At one point, the audio recording of the interview is paused and restarted as Sheriff’s officers believed they had completed the interview, only to find a piece of evidence in the room, the pants Vanmatre wore at the incident, so they started recording again with a different testimony from Vanmatre.
But, according to Vanmatre, during that pause, one of the officers told him that he “needed to tell my mom I was the reason she would go to jail.”
Vanmatre claimed that, at the time, he had believed the officers could arrest his mother, so he began to testify and agree with the narrative they suggested: That Vanmatre and the juvenile had planned the attack ahead of time, to drive Jellis to the forest, stun him, tie him to a tree with the belt and scare him.
“They just kinda pushed me because, obviously, they knew I was lying,” Vanmatre said. “They didn’t physically harm me; they didn’t hurt me, they just talked about my mother and that I might face charges for this.”
Franks, however, called out a discrepancy in Vanmatre’s testimony. In a jail phone conversation with his mother, Vanmatre claimed that the recording was turned on and off multiple times to get a confession.
“I may have exaggerated,” Vanmatre said. “There’s times where I’m angry in here. There’s times where I’ve said mean things about some parties in this case.”
Franks then asked, if Vanmatre was not aware that he was being recorded, how did he know that the recording was being paused?
Vanmatre responded that he had later conversed with a lawyer from Romero’s office, who said the conversation was probably being recorded.
Franks mentioned another inconsistency from Vanmatre’s testimony on Tuesday.

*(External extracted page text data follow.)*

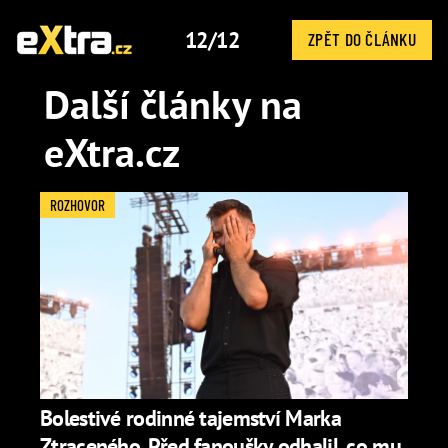
12/12
ZPĚT DO ČLÁNKU
Další články na
eXtra.cz
ROZHOVOR
Bolestivé rodinné tajemství Marka
Ztraceného. Před fanoušky odhalil, co mu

“One of the stories you kept getting confronted about was that you had a friend named John. You couldn’t find his house,” Franks said, referring to a point in the interview where Vanmatre had claimed they were going to walk to John’s house over the mountain to a party.
Vanmatre responded that he was referring to a shanty partway up the mountain that he and John had visited several times.
“Didn’t you tell Summit County Sheriff’s officers that you were going to his home, that it was three stories tall, had two decks and a castle-like tower?” Franks asked.
Vanmatre said that was a description of John’s residential home, located in Summit Cove.
The testimony concluded that afternoon with questions from the jury. With the defense’s case at a close, closing statements and jury instructions will begin on Thursday.